Asia has ‘mitigating factors’ to counter a global growth slowdown, says bank CEO

  • Global growth is expected to slow in the coming months, but several “mitigating factors” could help Asian economies to hold up reasonably well, said Piyush Gupta, CEO of Singapore’s DBS Group Holdings.
  • Asia is still projected to grow at 5.5 percent to 6 percent this year, supported by looser monetary policies and possible fiscal stimulus in the region, Gupta said.

Global growth is expected to slow in the coming months, but Asian economies could hold up reasonably well, thanks to several “mitigating factors,” according to the chief executive of Southeast Asia’s largest bank.

“The overall macro-economy will be a tad bit slower, but I do think that there are some mitigating factors: Monetary policies are getting looser, I think there are some fiscal stimulus coming down the pipe,” Piyush Gupta, CEO of Singapore’s DBS Group Holdings, told CNBC’s “Capital Connection” on Monday.

Gupta noted that Asia is still projected to grow at 5.5 percent to 6 percent this year despite the overall softer global environment. Several central banks in Asia — including those in China, India and Australia — have lowered interest rates or indicated the intention to do so in the coming months in an attempt to shore up economic growth, the CEO added.

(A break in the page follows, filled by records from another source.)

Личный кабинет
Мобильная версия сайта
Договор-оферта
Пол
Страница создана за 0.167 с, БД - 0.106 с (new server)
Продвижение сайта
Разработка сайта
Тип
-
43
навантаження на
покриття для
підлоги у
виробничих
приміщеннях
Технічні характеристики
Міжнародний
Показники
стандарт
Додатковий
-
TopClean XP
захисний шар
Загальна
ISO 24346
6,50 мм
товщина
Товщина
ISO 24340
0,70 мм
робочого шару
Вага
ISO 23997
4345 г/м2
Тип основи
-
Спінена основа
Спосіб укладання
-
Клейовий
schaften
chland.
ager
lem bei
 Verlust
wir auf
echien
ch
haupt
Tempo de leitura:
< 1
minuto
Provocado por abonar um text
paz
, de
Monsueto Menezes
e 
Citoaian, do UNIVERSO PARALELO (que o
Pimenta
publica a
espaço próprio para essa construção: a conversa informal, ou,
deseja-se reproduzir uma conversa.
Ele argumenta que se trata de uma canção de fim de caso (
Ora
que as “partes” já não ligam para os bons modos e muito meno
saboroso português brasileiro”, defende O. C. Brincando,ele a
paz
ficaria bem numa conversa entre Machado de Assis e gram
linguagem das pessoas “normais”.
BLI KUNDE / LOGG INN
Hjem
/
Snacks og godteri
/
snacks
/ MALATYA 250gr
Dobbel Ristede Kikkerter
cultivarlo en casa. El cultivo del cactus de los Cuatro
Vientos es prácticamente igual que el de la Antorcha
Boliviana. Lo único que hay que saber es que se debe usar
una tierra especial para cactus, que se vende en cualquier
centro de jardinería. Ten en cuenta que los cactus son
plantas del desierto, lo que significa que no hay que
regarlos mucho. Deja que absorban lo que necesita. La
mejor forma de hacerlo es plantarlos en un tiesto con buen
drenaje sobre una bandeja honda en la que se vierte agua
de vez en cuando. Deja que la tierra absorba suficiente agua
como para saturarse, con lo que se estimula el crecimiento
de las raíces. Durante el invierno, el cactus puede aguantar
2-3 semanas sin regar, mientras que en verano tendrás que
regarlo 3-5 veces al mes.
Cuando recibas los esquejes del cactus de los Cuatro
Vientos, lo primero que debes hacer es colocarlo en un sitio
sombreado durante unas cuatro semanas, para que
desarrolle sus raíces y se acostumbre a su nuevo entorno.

In addition, the U.S. Federal Reserve holding back from raising interest rates further is good news for Asia, said Steve Cochrane, chief Asia Pacific economist at Moody’s Analytics.

“It means that there’s a little less pressure on foreign exchange,” he told CNBC’s “Squawk Box” on Monday.

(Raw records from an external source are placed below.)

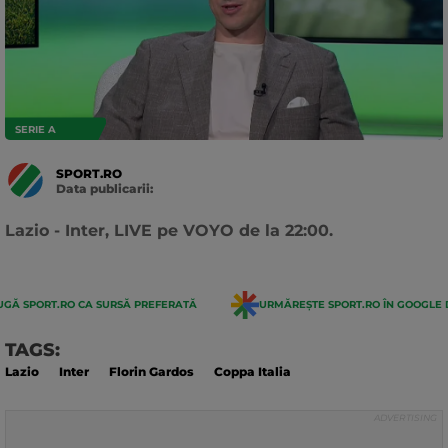
SERIE A
SPORT.RO
Data publicarii:
Data
actualizarii:
Lazio - Inter, LIVE pe VOYO de la 22:00.
GĂ SPORT.RO CA SURSĂ PREFERATĂ
URMĂREȘTE SPORT.RO ÎN GOOGLE 
TAGS:
Lazio
Inter
Florin Gardos
Coppa Italia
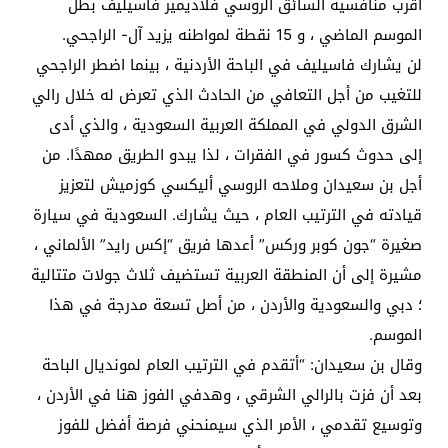
أقرب منافسيه السائق الروسي فلاديمير فاسيليف بطل
الموسم الماضي ، و 15 نقطة لمواطنه يزيد آل- الراجحي.
لن يشارك فاسيليف في الباحة الأردنية ، بينما اضطر الراجحي
للتغيب من أجل التعافي من الحادث الذي تعرض له خلال رالي
الشرق الدولي في المملكة العربية السعودية ، والذي أدى
إلى حدوث كسور في الفقرات ، لذا يبدو الطريق ممهدًا. من
أجل بن سعيدان وملاحه الروسي أليكسي كوزميش لتعزيز
قيادته في الترتيب العام ، حيث يشارك. السعودية في سيارة
صغيرة “جون كوبر وركس” أعدها فريق “إكس رايد” الألماني ،
مشيرة إلى أن المنطقة العربية تستضيف ثلاث جولات متتالية
؛ دبي والسعودية والأردن ، من أصل تسعة مدرجة في هذا
الموسم.
وقال بن سعيدان: “أتقدم في الترتيب العام لمونديال الباحة
بعد أن فزت بالرالي الشرقي ، وهدفي الفوز هنا في الأردن ،
وتوسيع تقدمي ، الأمر الذي سيمنحني فرصة أفضل للفوز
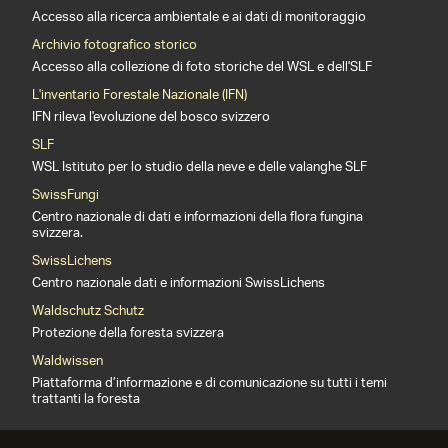
Accesso alla ricerca ambientale e ai dati di monitoraggio
Archivio fotografico storico
Accesso alla collezione di foto storiche del WSL e dell'SLF
L'inventario Forestale Nazionale (IFN)
IFN rileva l'evoluzione del bosco svizzero
SLF
WSL Istituto per lo studio della neve e delle valanghe SLF
SwissFungi
Centro nazionale di dati e informazioni della flora fungina
svizzera.
SwissLichens
Centro nazionale dati e informazioni SwissLichens
Waldschutz Schutz
Protezione della foresta svizzera
Waldwissen
Piattaforma d’informazione e di comunicazione su tutti i temi
trattanti la foresta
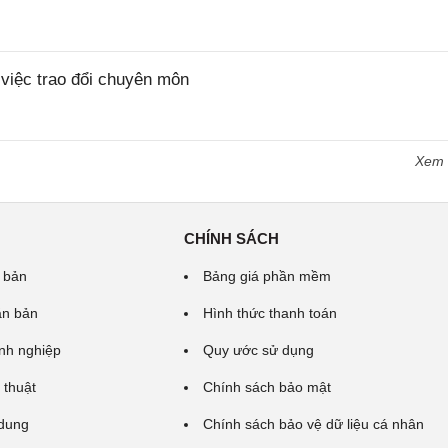
iệc trao đổi chuyên môn
Xem
CHÍNH SÁCH
 bản
Bảng giá phần mềm
ăn bản
Hình thức thanh toán
nh nghiệp
Quy ước sử dụng
 thuật
Chính sách bảo mật
 dung
Chính sách bảo vệ dữ liệu cá nhân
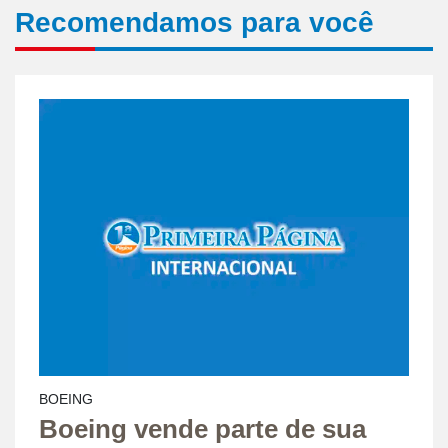
Recomendamos para você
BOEING
Boeing vende parte de sua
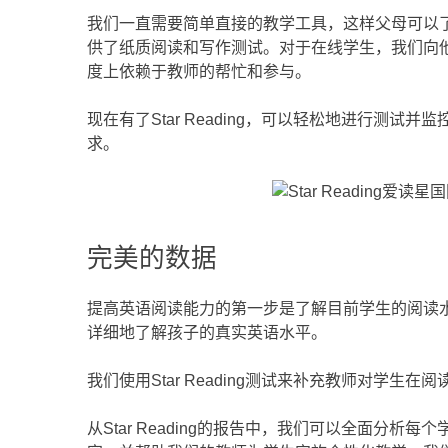
我们一直需要简单直接的教学工具，这样父母可以了解
供了纸质阅读和写作测试。对于在线学生，我们向
度上依赖于教师的帮忙和参与。
现在有了Star Reading，可以轻松地进行测试并
求。
完美的数据
提高英语阅读能力的第一步是了解目前学生的阅读水平
详细地了解孩子的真实英语水平。
我们使用Star Reading测试来补充教师对学生在
从Star Reading的报告中，我们可以全面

“A bit more importantly, though, it gives central banks in this part of the world a little bit more freedom: Freedom to focus on their own economies, rather than looking over their shoulders at what the Fed’s going to do. And if the economy does begin to slow later this year, it means the central banks will have a little more room to ease if they deem that necessary,” added Cochrane.

With sentiment improving from the sharp sell-off in global markets last year, DBS’s business could continue to expand in 2019, said its CEO Gupta.

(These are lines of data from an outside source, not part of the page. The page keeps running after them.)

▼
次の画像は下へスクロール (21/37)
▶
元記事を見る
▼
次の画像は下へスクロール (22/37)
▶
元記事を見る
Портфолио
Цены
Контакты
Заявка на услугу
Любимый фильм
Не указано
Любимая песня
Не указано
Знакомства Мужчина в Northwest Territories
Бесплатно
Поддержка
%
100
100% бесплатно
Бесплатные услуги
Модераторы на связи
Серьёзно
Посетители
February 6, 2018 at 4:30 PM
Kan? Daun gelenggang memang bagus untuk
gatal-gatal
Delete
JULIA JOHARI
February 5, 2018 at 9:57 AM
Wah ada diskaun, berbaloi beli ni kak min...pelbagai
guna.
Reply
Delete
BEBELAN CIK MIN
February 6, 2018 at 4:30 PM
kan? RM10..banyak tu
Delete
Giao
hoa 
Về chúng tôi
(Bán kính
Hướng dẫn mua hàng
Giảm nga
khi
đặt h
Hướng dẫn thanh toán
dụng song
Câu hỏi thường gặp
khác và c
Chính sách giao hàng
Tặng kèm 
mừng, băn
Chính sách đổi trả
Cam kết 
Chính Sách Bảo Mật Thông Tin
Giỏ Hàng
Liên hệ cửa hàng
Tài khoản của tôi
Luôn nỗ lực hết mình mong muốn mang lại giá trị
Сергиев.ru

DBS reported on Monday an 8 percent year-on-year increase in quarterly profit to 1.32 billion Singapore dollars ($973.5 million). That improvement was achieved despite a pre-tax loss of 54 million Singapore dollars in the bank’s treasury markets business due to the sell-off in stocks and other asset classes last year.

Shares of the bank rose after the release of its latest earnings report, climbing by close to 2 percent by Monday afternoon. The two other major Singapore lenders also saw their shares moving higher: Oversea-China Banking Corp inched up close to 2 percent, while United Overseas Bank was around 1 percent higher. Both those banks will be releasing their earnings report on Friday.